(Passage shown)
Then let me take the i7 out of the equation for you, a i7 like a 6700k is a quad core processor and sells for $300-$400 retail, using this CPU the best you could hope to do is to pass through 3 cores and 12 threads to the KVM, while that might seem ok to you your talking about running some version of Windows and then programs on top of that or games and would probably realize the performance of a celeron CPU for your Windows experience, realistically you would only want to pass through 2 of the cores and 8 of the threads to the KVM and guess where that would land you performance-wise?

So say you go for the big guns and buy a i7 6900k now you are in the $1000 price range just for the CPU, yeah you get a 8 core /16 thread CPU but your paying a huge premium over the Xeon at a lower clock speed, you really want at the minimum a 6 core CPU so you can leave 2 cores for the host system while passing 4 cores to the KVM, what your trying to do here is duplicate the hardware you would run Windows on and in the example here it would be a low end quad core CPU.

It's this paradox that sent me over to AMD and buying a 8370, without going through all the Intel vs AMD on how they process instructions at the CPU level and how Intel is more efficient (it is) or how AMD doesn't have the same kind of threads (it doesn't) I found the AMD offerings better suited for what I wanted to do at the price point I was willing to invest..

(Data extract)
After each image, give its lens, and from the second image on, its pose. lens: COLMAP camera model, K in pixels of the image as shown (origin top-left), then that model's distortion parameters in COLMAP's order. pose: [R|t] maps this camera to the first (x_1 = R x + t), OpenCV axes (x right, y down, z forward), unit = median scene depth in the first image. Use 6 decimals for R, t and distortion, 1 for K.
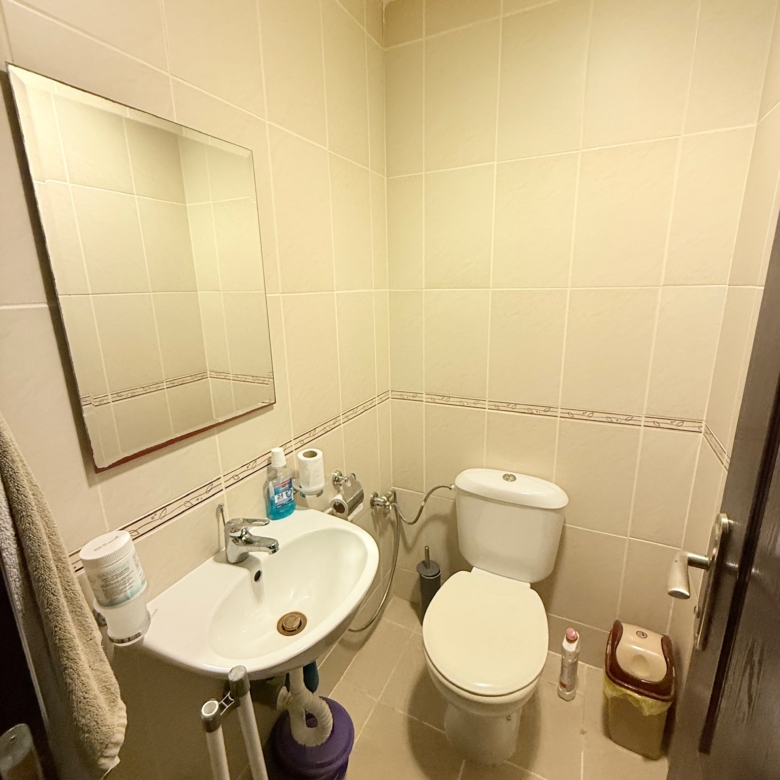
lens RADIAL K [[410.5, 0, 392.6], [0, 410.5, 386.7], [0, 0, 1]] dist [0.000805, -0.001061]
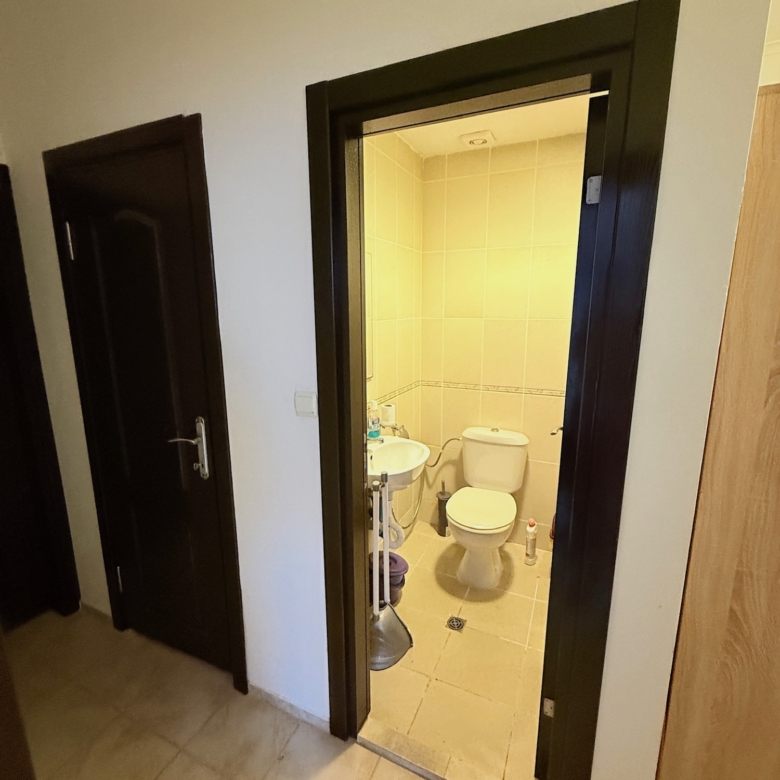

(Exercise tasks)
1) List every processor model number that the passage on choosing a CPU for a KVM mentions.
2) Pick up the passage on choosing a CPU for a KVM after its final sentence and carry it forward.

(Task-by-task outputs)
1) 6700k, 6900k, 8370

2)
My point is if you consider buying a octo-core i7 you have far surpassed the cost of a server mother board and 2 Xeons E5's just in the cost of the CPU alone......it's not how you want to invest your money, and if you want to be successful at this type of thing you need a octo-core CPU which the Xeon is, forget clock speed it matters very little in this application, this is all about numbers of cores/threads and how much memory you can throw at it, it's just that simple.

Hope this helps.

I disagree, this is a home server. Everyone recommends the old ass 2011 hardware for home use but never really thinks about the consequences of doing so. First thing first, the power, noise, heat, etc to run this older hardware is something to consider in a home environment. Sure you can throw it in your basement but you still have a ton of power usage = money.

You are "investing" in old and outdated gear. Why invest in old crap? You are going to spend at least $300-400 for used motherboard that BTW won't fit in just any case, another problem to worry about. For the same or less you can get into a high core single 2011-3 system which can be run with low wattage power and near silent cooling.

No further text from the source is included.